## [Problem 1]
Update the stretch of the forum thread from "WORD MyWord;" through "and tried that." by changing "MyWord" to "MyResult", and write out that stretch again.
(Document excerpt)
Re:Simple multiply and divide

Richard wrote:
Quote
WriteEEP(5,i,FloatData.byte.byte1); i++;
You don't show 'i', but that looks suspect.
Would expect to see
In fact, 13.5 is 0,0,88,65, so you are off by one (the i+1)

Re:Simple multiply and divide

Again, up all night and missed the obvious. That's okay. I learned a few
things on Struct, Anonymous Unions, and using pointers to typecast.
"Bob Gonder" < XXXX@XXXXX.COM >wrote in message
Quote
Would expect to see

Re:Simple multiply and divide

Try this:
#include <iostream>
#include <iomanip>
using namespace std;
int main(void)
{
float MyWord;
float MyFloat = 12.345;
MyWord = MyFloat * 1000;
cout << setprecision(6) << MyWord << endl;
}
Hope this helps.
Richard wrote:
Quote

I'm having some difficulty when I multiply numbers.

WORD MyWord;
float MyFloat;

Lets say float is 12.345, I want to multiply it by 1000 so I can retain
everything right of the decimal.
i.e. 12.345 * 1000 would be 12345

MyWord = MyFloat * 1000;
MyWord is now 12000 instead of 12345;

So I figure I forgot the float on the multiplier and tried that.
MyWord = MyFloat * 1000.0;
MyWord is still 12000 instead of 12.345

What is going on and why?
TIA, Richard

Re:Simple multiply and divide

"Richard" < XXXX@XXXXX.COM >writes:
Quote
I have to take a float, break it down into 4 bytes, then store it.
(End Document excerpt)
(Records supplied)
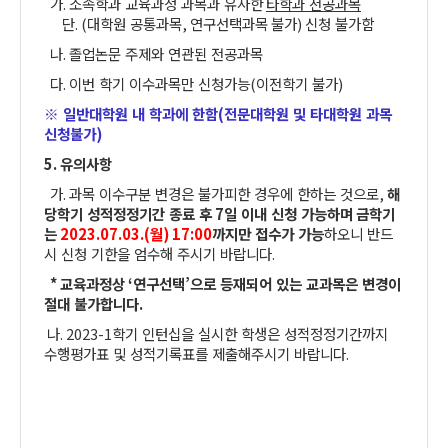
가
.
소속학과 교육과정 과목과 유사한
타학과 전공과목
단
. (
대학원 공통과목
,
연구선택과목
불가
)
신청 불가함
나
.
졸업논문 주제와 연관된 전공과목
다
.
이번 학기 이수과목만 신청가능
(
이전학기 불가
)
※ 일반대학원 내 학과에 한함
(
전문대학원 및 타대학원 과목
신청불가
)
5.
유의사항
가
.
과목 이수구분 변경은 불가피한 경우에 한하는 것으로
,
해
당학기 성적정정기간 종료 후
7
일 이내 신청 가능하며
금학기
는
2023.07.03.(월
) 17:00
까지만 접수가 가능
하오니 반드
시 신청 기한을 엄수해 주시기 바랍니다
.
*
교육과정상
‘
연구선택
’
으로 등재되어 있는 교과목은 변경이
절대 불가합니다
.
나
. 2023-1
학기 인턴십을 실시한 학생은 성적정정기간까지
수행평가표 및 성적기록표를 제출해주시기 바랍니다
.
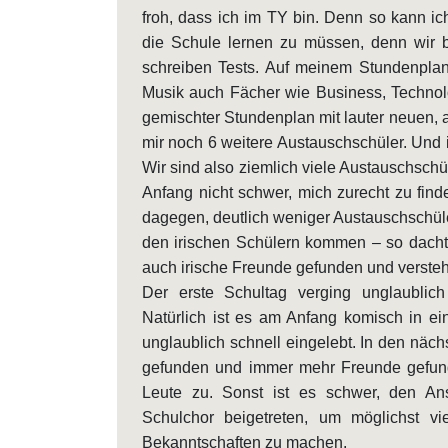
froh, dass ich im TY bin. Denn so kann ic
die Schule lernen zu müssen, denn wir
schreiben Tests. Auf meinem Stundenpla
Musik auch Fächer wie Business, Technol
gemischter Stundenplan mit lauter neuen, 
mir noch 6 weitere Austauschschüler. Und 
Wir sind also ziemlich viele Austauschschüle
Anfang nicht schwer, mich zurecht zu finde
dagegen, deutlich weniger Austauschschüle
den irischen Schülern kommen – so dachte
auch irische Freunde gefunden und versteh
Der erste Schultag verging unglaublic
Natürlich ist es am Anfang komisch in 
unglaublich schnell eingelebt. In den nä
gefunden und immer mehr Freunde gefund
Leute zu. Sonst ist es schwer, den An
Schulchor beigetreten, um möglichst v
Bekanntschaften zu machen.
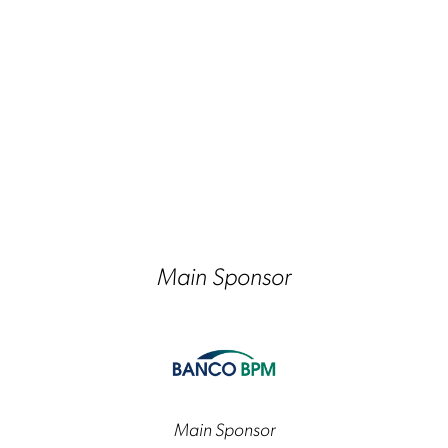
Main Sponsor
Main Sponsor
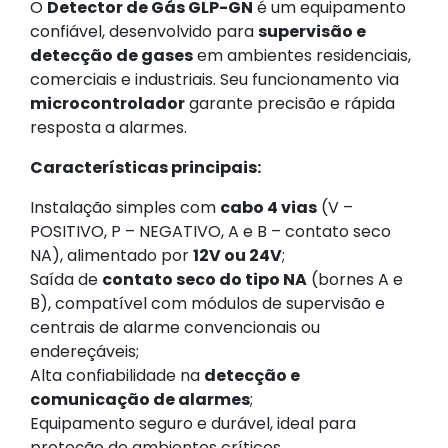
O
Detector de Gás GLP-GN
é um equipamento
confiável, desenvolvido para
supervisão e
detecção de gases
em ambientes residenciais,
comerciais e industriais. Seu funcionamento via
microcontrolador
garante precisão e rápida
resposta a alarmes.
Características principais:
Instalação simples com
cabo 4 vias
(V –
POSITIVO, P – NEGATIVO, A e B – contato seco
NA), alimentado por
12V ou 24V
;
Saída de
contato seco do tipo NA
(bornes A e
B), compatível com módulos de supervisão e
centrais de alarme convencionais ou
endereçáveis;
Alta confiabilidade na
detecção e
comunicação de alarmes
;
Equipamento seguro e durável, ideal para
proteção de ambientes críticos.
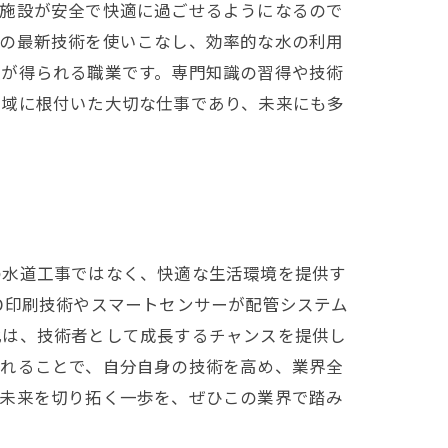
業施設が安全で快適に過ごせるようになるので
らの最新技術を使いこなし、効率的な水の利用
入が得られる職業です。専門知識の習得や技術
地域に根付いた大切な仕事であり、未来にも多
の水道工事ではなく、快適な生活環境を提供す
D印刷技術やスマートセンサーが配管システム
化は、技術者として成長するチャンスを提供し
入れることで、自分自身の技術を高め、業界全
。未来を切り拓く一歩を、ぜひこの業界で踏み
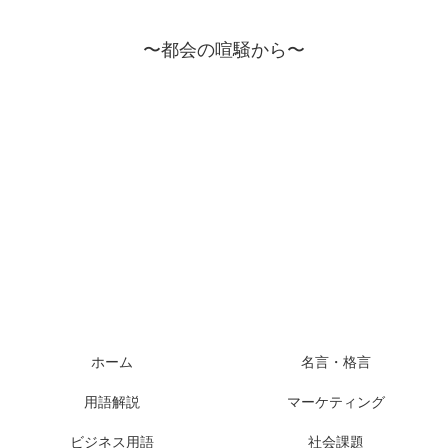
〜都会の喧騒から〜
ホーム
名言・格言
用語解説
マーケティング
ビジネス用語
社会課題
(End Records supplied)
## [Problem 2]
Echo the stretch of the entries from the line containing "業施設が安全で快適に過ごせるようになるので" through the end of the entries, word for word, without the pictures.

## [Answer area 1]
WORD MyResult;
float MyFloat;

Lets say float is 12.345, I want to multiply it by 1000 so I can retain
everything right of the decimal.
i.e. 12.345 * 1000 would be 12345

MyResult = MyFloat * 1000;
MyResult is now 12000 instead of 12345;

So I figure I forgot the float on the multiplier and tried that.

## [Answer area 2]
業施設が安全で快適に過ごせるようになるので
らの最新技術を使いこなし、効率的な水の利用
入が得られる職業です。専門知識の習得や技術
地域に根付いた大切な仕事であり、未来にも多
の水道工事ではなく、快適な生活環境を提供す
D印刷技術やスマートセンサーが配管システム
化は、技術者として成長するチャンスを提供し
入れることで、自分自身の技術を高め、業界全
。未来を切り拓く一歩を、ぜひこの業界で踏み
〜都会の喧騒から〜
ホーム
名言・格言
用語解説
マーケティング
ビジネス用語
社会課題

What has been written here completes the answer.